Dopo mesi di incertezza, annunci a sorpresa e minacce di escalation, sembra delinearsi la nuova “mappa” dei dazi statunitensi. Superato il cartellone shock del 4 aprile scorso, l’amministrazione Trump sta completando diversi accordi commerciali, alcuni molto importanti, in grado di dare un po’ di certezze al mondo produttivo.
Il presidente ha annunciato proprio ieri un accordo con il Giappone che fissa i dazi al 15% su esportazioni verso gli Stati Uniti. Nell’accordo sono incluse anche le importazioni di automobili — una svolta importante, considerando che le auto rappresentano la quota maggiore del deficit commerciale tra i due paesi.

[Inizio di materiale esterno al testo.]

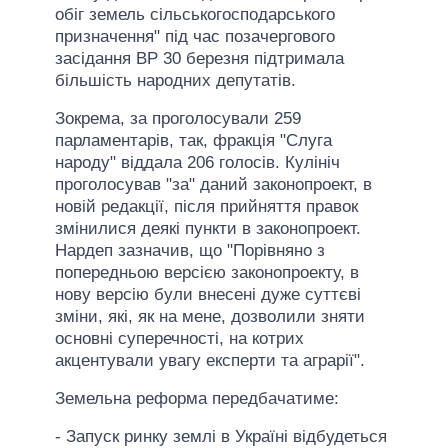
обіг земель сільськогосподарського
призначення" під час позачергового
засідання ВР 30 березня підтримала
більшість народних депутатів.
Зокрема, за проголосували 259
парламентарів, так, фракція "Слуга
народу" віддала 206 голосів. Кулініч
проголосував "за" даний законопроект, в
новій редакції, після прийняття правок
змінилися деякі пункти в законопроект.
Нардеп зазначив, що "Порівняно з
попередньою версією законопроекту, в
нову версію були внесені дуже суттєві
зміни, які, як на мене, дозволили зняти
основні суперечності, на котрих
акцентували увагу експерти та аграрії".
Земельна реформа передбачатиме:
- Запуск ринку землі в Україні відбудеться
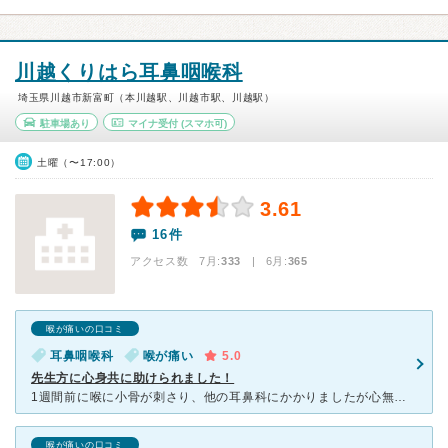
川越くりはら耳鼻咽喉科
埼玉県川越市新富町（本川越駅、川越市駅、川越駅）
駐車場あり
マイナ受付
(スマホ可)
土曜（〜17:00）
3.61
16件
アクセス数 7月:
333
| 6月:
365
喉が痛いの口コミ
耳鼻咽喉科
喉が痛い
5.0
先生方に心身共に助けられました！
1週間前に喉に小骨が刺さり、他の耳鼻科にかかりましたが心無い事を言われ、解決もせずモヤモヤしていた所、妹の知人が同じ症状でくりはら耳鼻科でとても丁寧な対応をしてもらったと聞き、私の娘も赤ちゃんの頃から
喉が痛いの口コミ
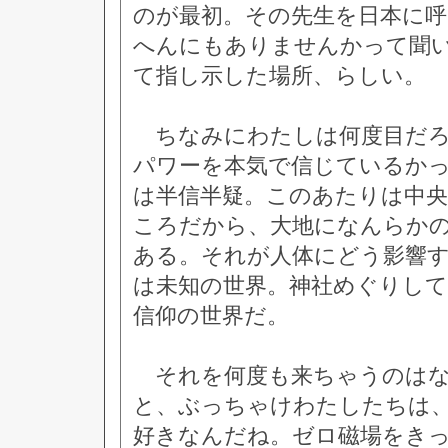
のが最初。その先生を日本に
へんにもありませんかって聞
て指し示した場所、らしい。
ちなみにわたしは何度目だろ
パワーを本気で信じているか
は半信半疑。このあたりは中央
ころだから、大地になんらか
ある。それが人体にどう影響
は未知の世界。神社めぐりし
信仰の世界だ。
それを何度も来ちゃうのはな
と、ぶっちゃけわたしたちは
好きなんだね。ゼロ磁場をき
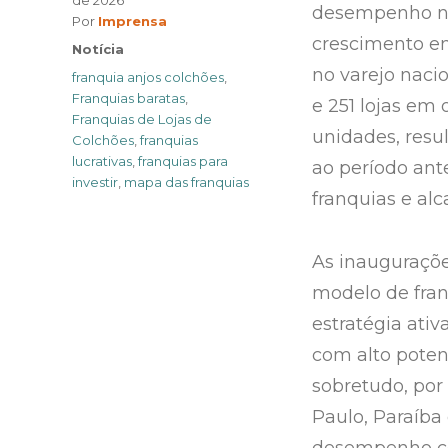
de 2026
desempenho na
Author
Por
Imprensa
crescimento em
Categories
Notícia
no varejo naci
Tags
franquia anjos colchões
,
Franquias baratas
,
e 251 lojas em
Franquias de Lojas de
unidades, resu
Colchões
,
franquias
lucrativas
,
franquias para
ao período ante
investir
,
mapa das franquias
franquias e al
As inauguraçõ
modelo de fran
estratégia ati
com alto pote
sobretudo, por 
Paulo, Paraíba
desempenho co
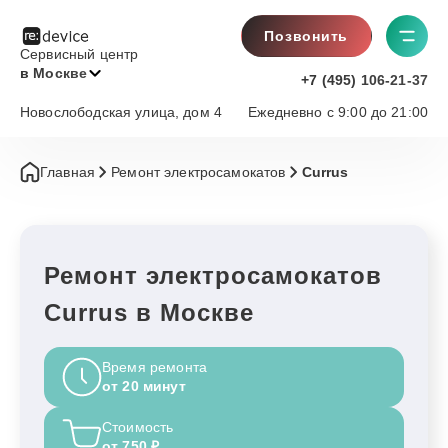
Позвонить
Сервисный центр
в Москве
+7 (495) 106-21-37
Новослободская улица, дом 4
Ежедневно с 9:00 до 21:00
Главная
Ремонт электросамокатов
Currus
Ремонт электросамокатов
Currus в Москве
Время ремонта
от 20 минут
Стоимость
от 750 ₽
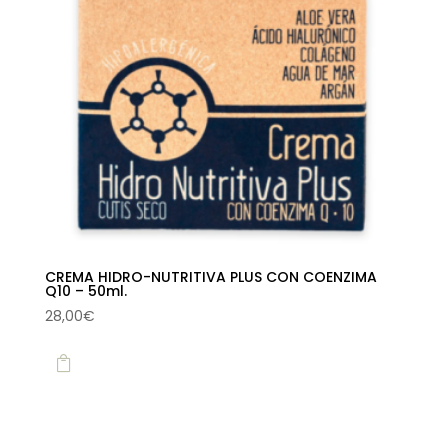
CREMA HIDRO-NUTRITIVA PLUS CON COENZIMA
Q10 – 50ml.
28,00
€

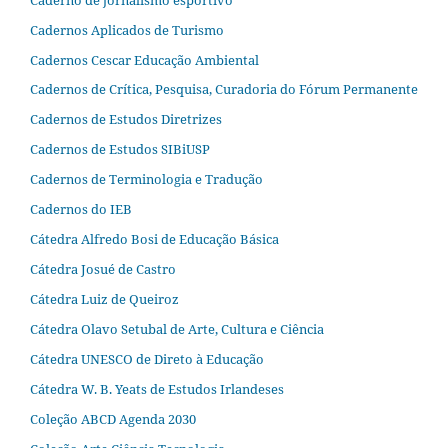
Cadernos Aplicados de Turismo
Cadernos Cescar Educação Ambiental
Cadernos de Crítica, Pesquisa, Curadoria do Fórum Permanente
Cadernos de Estudos Diretrizes
Cadernos de Estudos SIBiUSP
Cadernos de Terminologia e Tradução
Cadernos do IEB
Cátedra Alfredo Bosi de Educação Básica
Cátedra Josué de Castro
Cátedra Luiz de Queiroz
Cátedra Olavo Setubal de Arte, Cultura e Ciência
Cátedra UNESCO de Direto à Educação
Cátedra W. B. Yeats de Estudos Irlandeses
Coleção ABCD Agenda 2030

Il Giappone tira un sospiro di sollievo, e l’accordo potrebbe diventare la piattaforma ideale per portare a termine la trattativa con Corea del Sud ed Unione Europea.
Riassumendo la situazione, nel giro di qualche giorno, la Casa Bianca ha siglato intese con Filippine e Indonesia al 19%, mentre i dazi imposti ai beni provenienti dal Vietnam si attestano al 20%. Se queste cifre non sono solo frutto della contrattazione con i singoli paesi, ma rappresentano una linea strategica ben precisa, allora Trump sembra voler stabilizzare i dazi nella fascia 15-20%. Un tetto inferiore a quel 25% minacciato ad aprile.
Se questa linea venisse confermata, in un mondo dove “il nuovo zero è il 10%”, come osserva Trinh Nguyen di Natixis (fonte Bloomberg), persino questi livelli diventerebbero accettabili per le imprese, se condivisi da tutti. Secondo Nguyen, infatti, queste percentuali manterrebbero ancora profittevole per le aziende statunitensi importare anzichè produrre in patria.
Anche Goldman Sachs prevede un rialzo dei dazi medi dal 10% al 15%, sottolineando però le possibili ricadute su inflazione e crescita. Ed è qui che le nubi si fanno più dense. Anche se le imprese riusciranno a gestire questi nuovi costi senza dover spostare la produzione, un aggiustamento dei prezzi di vendita sembra inevitabile.
Insomma gli effetti su inflazione e consumi potrebbero essere ancora nascosti dietro l’angolo.